Chacun conserve un souvenir plus ou moins clair de la tragédie du XVIIème siècle, entre une œuvre très scolaire ou un coup de foudre littéraire, Andromaque ne laisse personne indifférent. Ici, le metteur en scène, Frédéric Constant, réussit le pari de réactualiser ce chef d’œuvre classique en le transposant pendant l’Entre deux guerre. Loin de dénaturer ce panthéon de la littérature, il lui offre un nouveau visage. Andromaque c’est le lendemain de la guerre de Troie, une période censée représenter la paix en devenir qui se retrouve face à ses propres failles dans un péril à venir. Le parti pris des costumes renvoyant aux années 1920 – 1930 insiste sur cette période de pseudo-paix, laboratoire d’un nouveau désastre. Cette magnifique mise en scène réduit la distance entre le classicisme et le spectateur, l’alexandrin y est magnifiquement mis en valeur.
Les bienséances de Boileau ne sont pas tout à fait respectées, mais ne soyons pas trop puristes et reconnaissons la magie du décor qui s’anime. Ces jeux de camera et ces grandes colonnes qui se déplacent en rythme inspirent là aussi terreur et pitié. Dans le même registre on se souvient avec émotion de la magnifique version du Phèdre de Chéreau, celui où loin de cacher la violence, le corps ensanglanté d’Hyppolite descendait sur la scène. Racine aujourd’hui c’est peut être ça, une actualisation sans dénaturation.
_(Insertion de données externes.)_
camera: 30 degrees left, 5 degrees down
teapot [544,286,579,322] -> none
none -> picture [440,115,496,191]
Patrie de la pureté, l’œuvre par son vers noble participe à la catharsis, doctrine célèbre selon laquelle la représentation des passions et des crimes peut aider le spectateur à se purifier de ses mauvaises pulsions. Des observateurs superficiels ont voulu faire d’Andromaque ou de Phèdre des héroïnes morales. Andromaque cependant ne défend pas la fidélité conjugale, elle défend la fidélité amoureuse. En effet ce n’est pas une loi sacrée qu’elle observe ni une obligation, c’est la liberté d’aimer un mort qu’elle réclame et seulement cela. Alors loin d’un traité de morale, elle sacrifie sa fidélité d’épouse, puisqu’elle mourra en femme de Pyrrhus, mais non sa fidélité d’amante. Ainsi Racine apporte dans son siècle une sauvagerie inconnue et surprenante, il n’y a pas plus impitoyable. Il ne nous défend pas d’avoir pitié, mais aucun de ses personnages ne cédera. La cruauté des héros de Racine est celle du destin qui agit en eux. La parfaite pureté de l’homme nait à son contact le plus étroit avec la fatalité.
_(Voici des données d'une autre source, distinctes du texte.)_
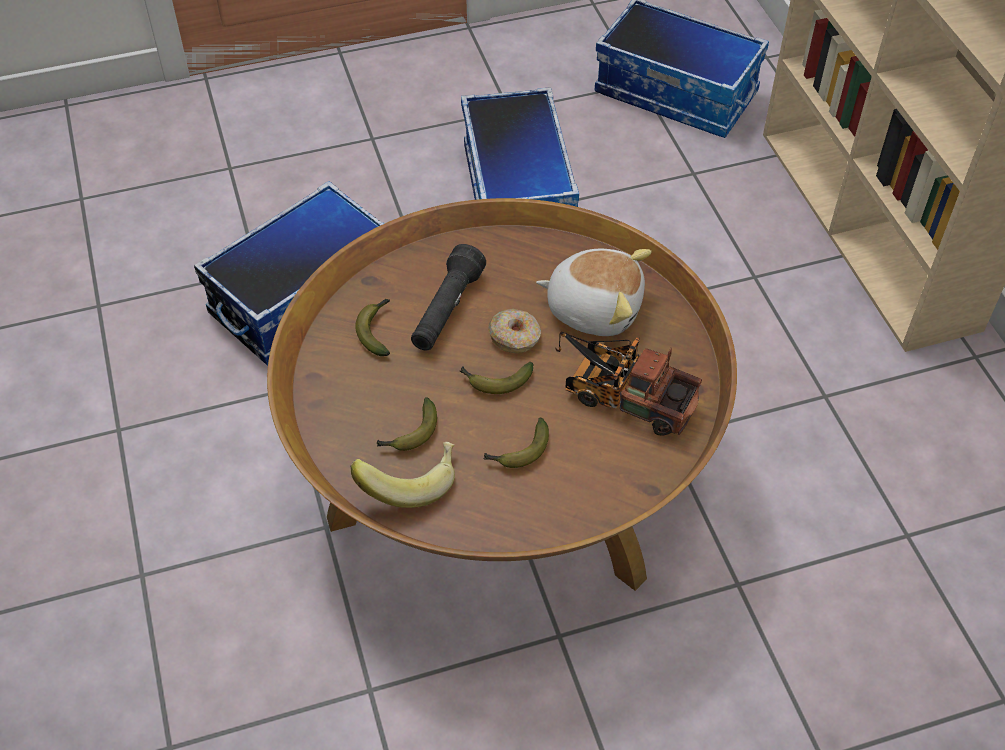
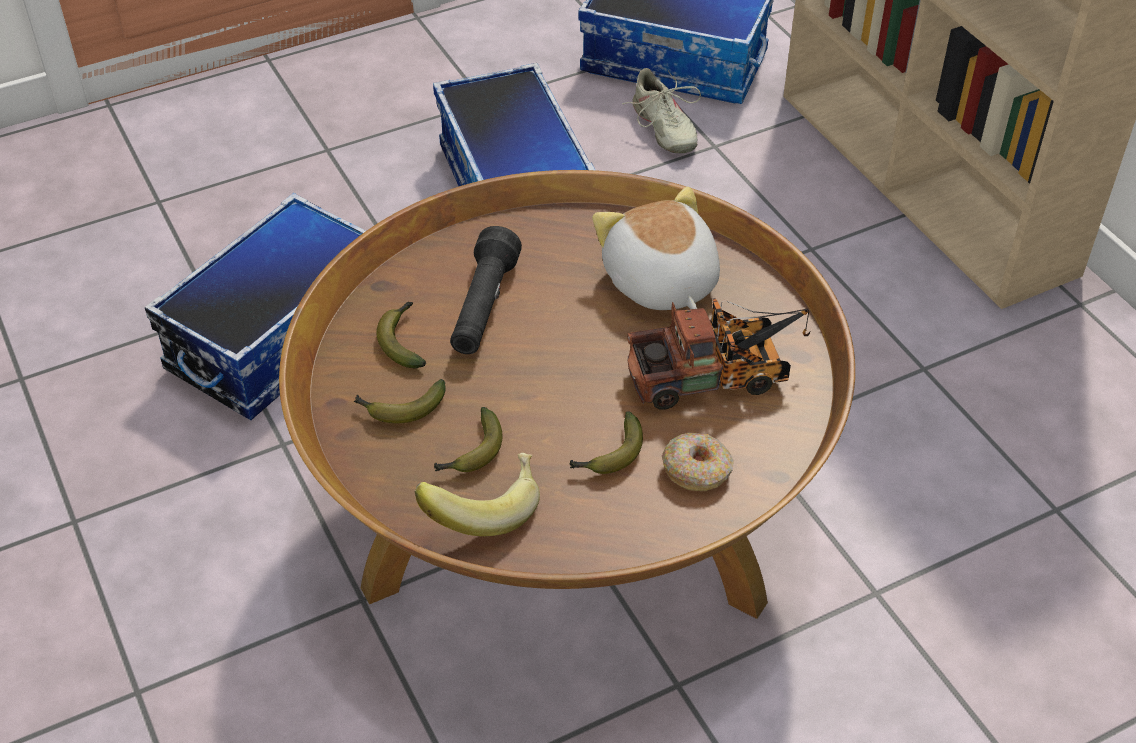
camera: 10 degrees left, 5 degrees down
banana [460,362,533,394] -> banana moved to [354,379,446,423]
donut [488,309,541,353] -> donut moved to [662,433,734,491]
plush toy [536,249,652,336] -> plush toy turned 120 degrees counterclockwise [592,187,720,310]
toy truck [555,331,702,436] -> toy truck turned 150 degrees clockwise [627,298,810,410]
none -> beige shoe [622,68,701,153]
Il y a du suspens dans Andromaque, évidemment comme on le dit souvent, tout le monde va mourir. Mais l’essence de l’œuvre ne se situe pas dans la finalité, celle-ci guidée par la fatalité on la connait. Le suspens réside dans le dénouement tragique. Comment à partir d’un schéma de : « Oreste aime Hermione qui aime Pyrrhus qui aime Andromaque qui aime Hector qui est mort » va-t-on arriver à un dénouement, aussi tragique soit-il ? Le jeu de scène des acteurs est ici remarquable et nous laisse espérer à chaque instant. Anne Sée, Andromaque, et Frédéric Constant, Pyrrhus, nous laissent découvrir un jeu d’acteur relevant tout le tragique de l’œuvre.
On ne sort pas indemne d’Andromaque et encore moins d’une si belle adaptation. Le théâtre de la Croix Rousse nous enchante par tant d’émotions. Malgré tout ce qui sépare l’univers de Racine du nôtre, les problématiques continuent à nous toucher : la guerre, la paix, la morale, le mal, l’amour, le désir, la folie et la mort. Autant de thèmes qui feront vivre Racine et sa tragédie très longtemps.